An art haul confiscated from a Munich flat includes previously unknown works by Marc Chagall and Otto Dix, and original pieces by Henri Matisse and Pablo Picasso, Bavarian authorities have revealed.
At a press conference in Augsburg, the art historian who has been studying the collection since its discovery gave a first glimpse of the trove, which includes modernist works as well as older pieces dating back as far as the 16th century.
The whereabouts of the 80-year-old owner of the flat, Austrian Cornelius Gurlitt, is not known.
Treasures found in Gurlitt’s flat include works by Franz Marc; Oskar Kokoschka; Henri de Toulouse-Lautrec; Pablo Picasso; Max Liebermann; Ernst Ludwig Kirchner; Max Beckmann; a Canaletto sketch of Padua; a Carl Spitzweg etching of a couple playing music and a Gustave Courbet painting of a girl with a goat.

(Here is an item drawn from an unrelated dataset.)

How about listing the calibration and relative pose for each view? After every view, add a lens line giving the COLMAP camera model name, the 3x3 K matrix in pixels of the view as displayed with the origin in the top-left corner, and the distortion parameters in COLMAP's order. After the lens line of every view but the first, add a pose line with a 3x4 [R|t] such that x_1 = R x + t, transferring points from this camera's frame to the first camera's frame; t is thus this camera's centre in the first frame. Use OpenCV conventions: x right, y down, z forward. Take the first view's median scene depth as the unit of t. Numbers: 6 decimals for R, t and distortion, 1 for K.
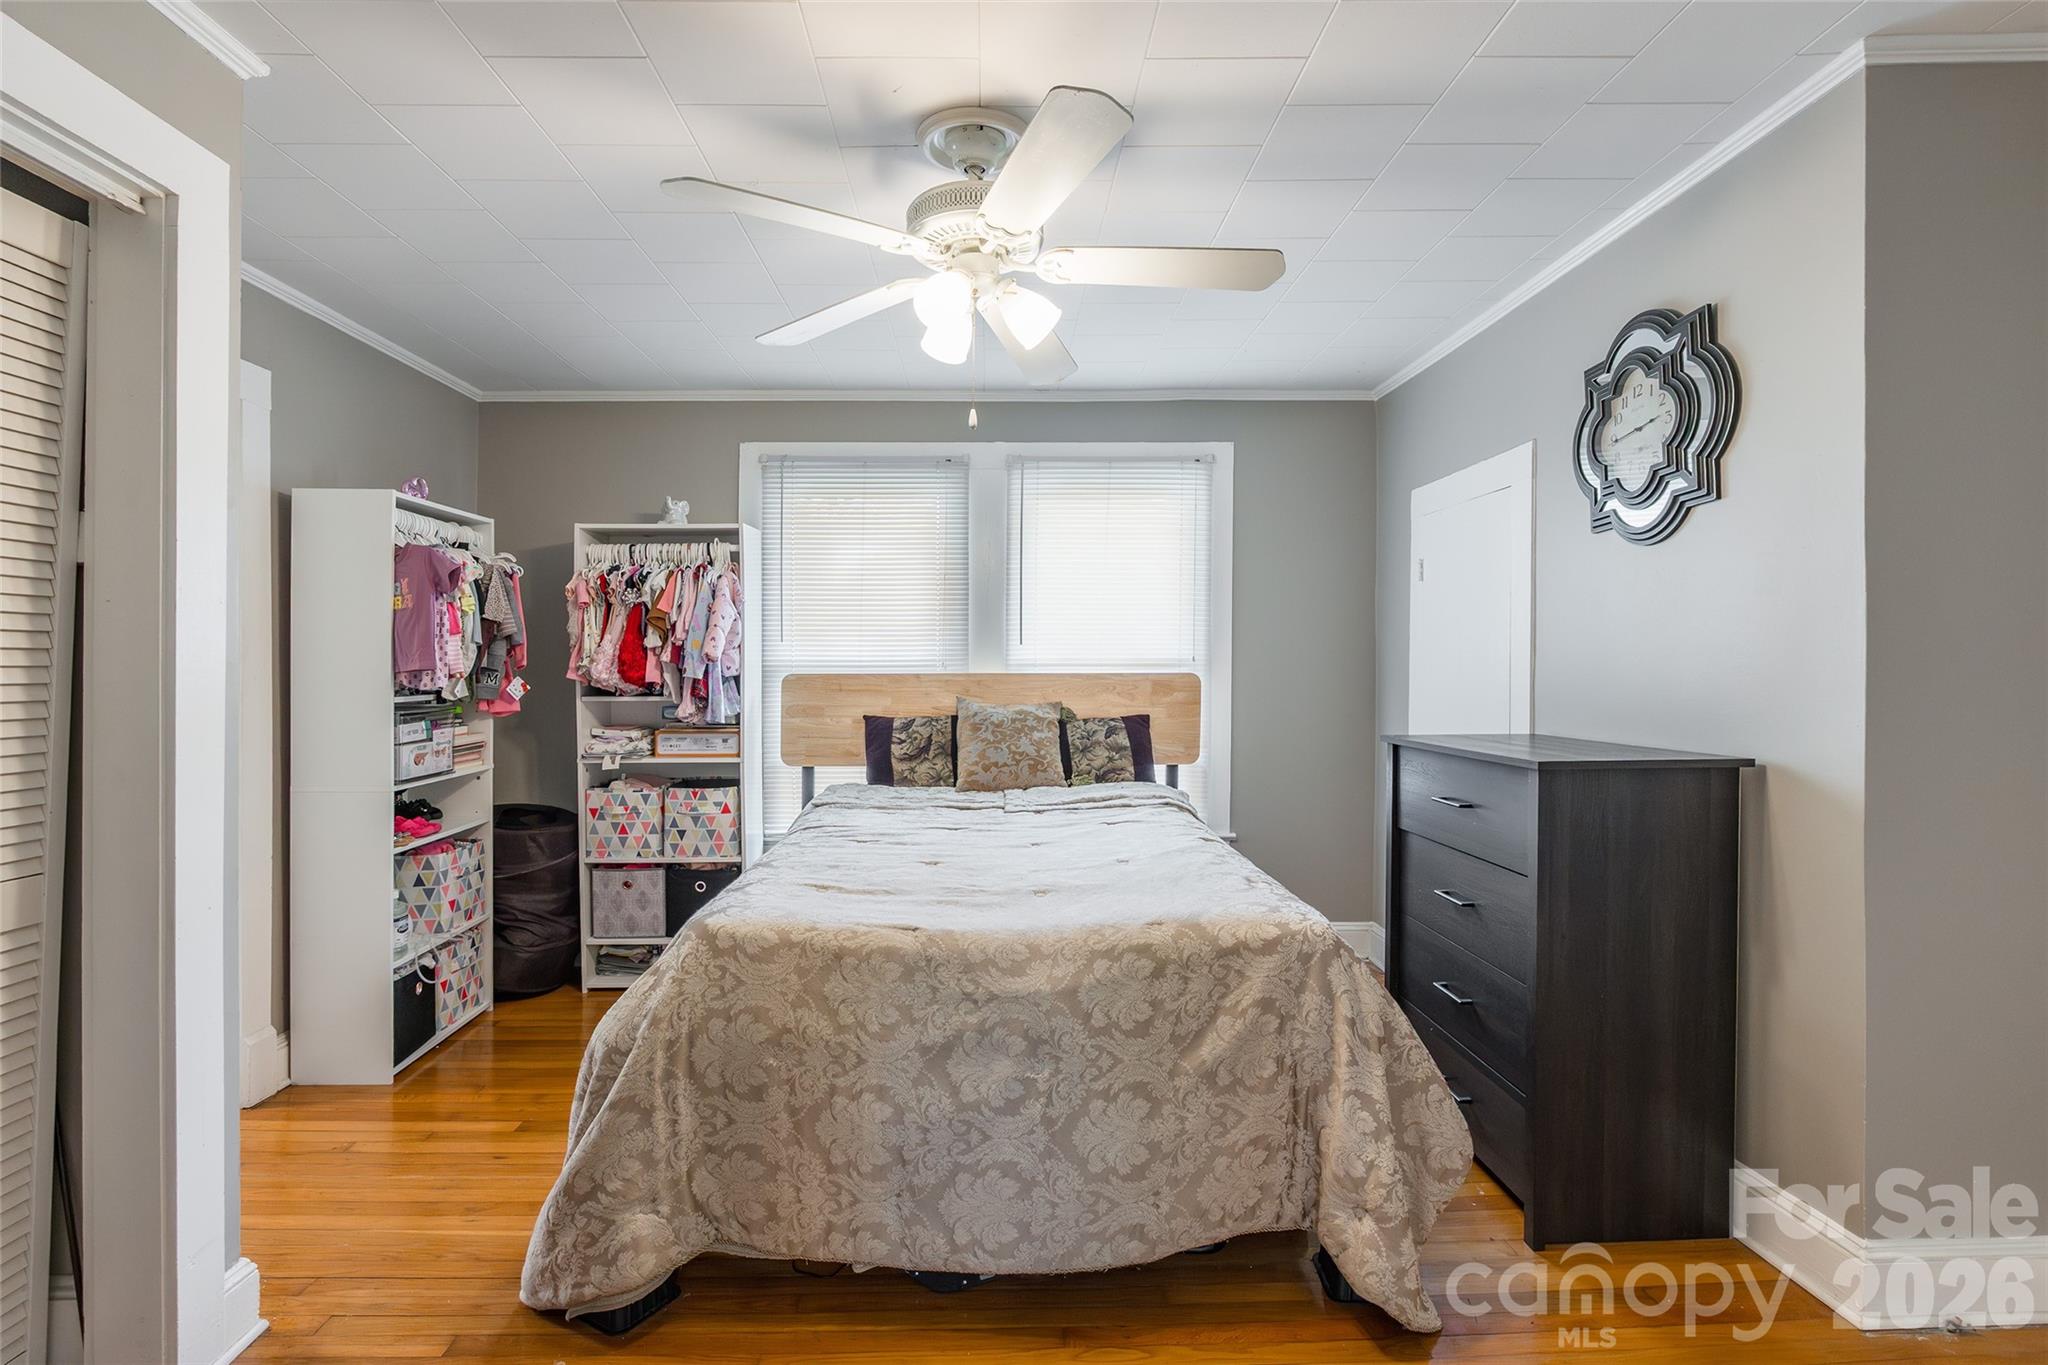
lens RADIAL K [[932.5, 0, 1024.0], [0, 932.5, 682.5], [0, 0, 1]] dist [-0.019299, -0.000091]
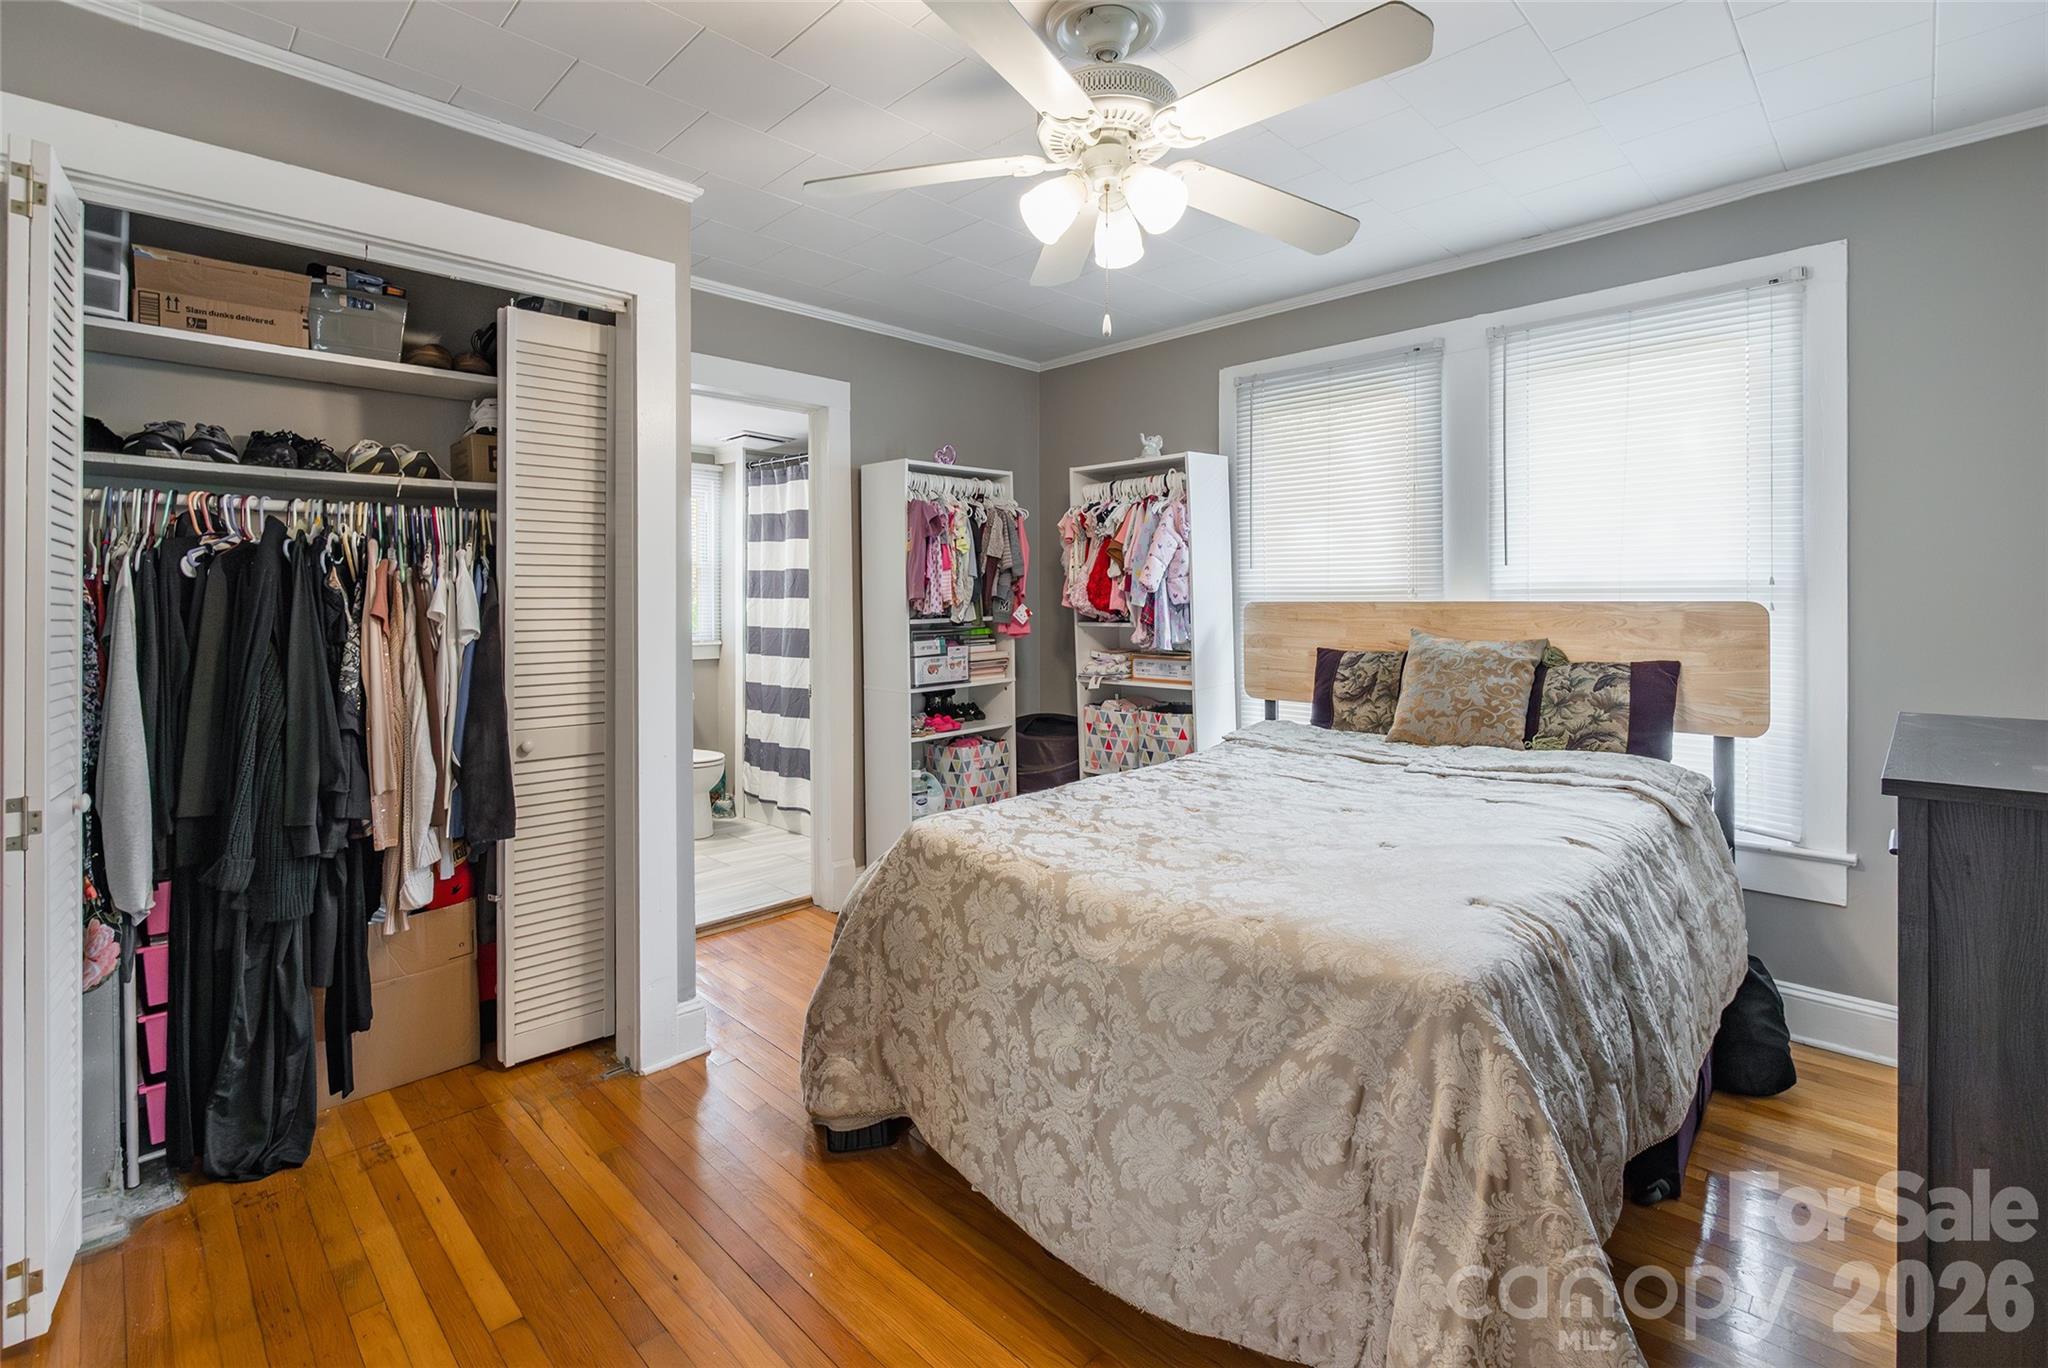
lens RADIAL K [[955.7, 0, 1025.7], [0, 955.7, 601.0], [0, 0, 1]] dist [-0.016102, -0.000042]
pose [[0.695328, 0.000628, -0.718692, 0.319098], [-0.007070, 0.999957, -0.005966, -0.002929], [0.718657, 0.009230, 0.695303, 0.160362]]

But art historian Meike Hoffmann, of the Free University of Berlin, said the art world would be particularly excited about the discovery of a Matisse painting from around 1920 and works that were previously unknown or unseen: an Otto Dix self-portrait dated around 1919, and a Chagall gouache painting of a metaphorical scene. Hoffmann said it had been “an incredible feeling of joy” to discover these paintings in good condition.
Customs officials also used the press conference to correct a number of initial press reports. They said the flat had been raided in March 2012, not in early 2011 as Focus magazine reported on Sunday.